Here are some of the latest health and medical news developments, compiled by the editors of HealthDay:
More Than 31,000 Pounds of Chicken Products Recalled by Company
More than 31,000 pounds of frozen chicken products have been recalled by a Pennsylvania company because of concerns about contamination with staph bacteria.
According to the U.S. Department of Agriculture (USDA), the contamination was discovered during a sampling program conducted by the Colorado Department of Agriculture. The company, Murry's Inc., is based in Lebanon, Pa.
Staphylococcus aureus bacteria can cause food-borne illness and staph infections, the USDA said in a news release. Symptoms of food poisoning include nausea, vomiting, stomach cramps and diarrhea, and they usually develop within a few hours of when the contaminated food has been consumed.
The recalled products include Bell & Evans gluten-free chicken breast nuggets (12 ounces) and Bell & Evans gluten-free chicken breast (10.5 ounces), according to the USDA. All products have Aug. 9, 2015 expiration dates.
During a phone interview Sunday on "PBS NewsHour Weekend," Murry's Inc. Chief Executive Officer Ira Mendelson said no other company products were affected by the reported contamination.
"Even having knowledge of one box being contaminated, we felt a voluntary recall would be necessary," Mendelson said during the interview. No cases of food poisoning have been reported since the recall was issued on Saturday, according to Mendelson and the USDA.
Consumers with questions can call Murry's customer service, at (717) 273-9361.
Surgeons Transplant First Non-Beating Heart
Surgeons in Australia say they successfully transplanted a heart that had stopped beating for up to 20 minutes.
Until now, heart transplants have only been able to use still-beating hearts from brain-dead donors. But a surgical team at St. Vincent's Hospital in Sydney took a non-beating donor heart and revived it in a machine called a "heart-in-a-box," BBC News reported.

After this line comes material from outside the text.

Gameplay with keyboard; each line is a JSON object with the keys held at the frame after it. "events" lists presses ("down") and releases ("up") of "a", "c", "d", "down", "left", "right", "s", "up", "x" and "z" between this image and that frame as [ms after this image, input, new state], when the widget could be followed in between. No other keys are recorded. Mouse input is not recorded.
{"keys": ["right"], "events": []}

In this device, the heart is kept warm and bathed in a nutrient-rich fluid that helps minimize any damage to the cardiac muscle.
Michelle Gribilas, 57, suffered from congenital heart failure and was the first person to receive such a heart. She told the BBC, "Now I'm a different person altogether. I feel like I'm 40 years old -- I'm very lucky."
Two more successful non-beating heart transplants have followed her case, the hospital said.
Experts believe the "heart-in-a-box" technique, also known as machine perfusion, might lead to a 30 percent increase in the availability of a variety of organs for transplant.
"This breakthrough represents a major inroad to reducing the shortage of donor organs," Peter MacDonald, head of the heart transplant unit at St. Vincent's, told the BBC.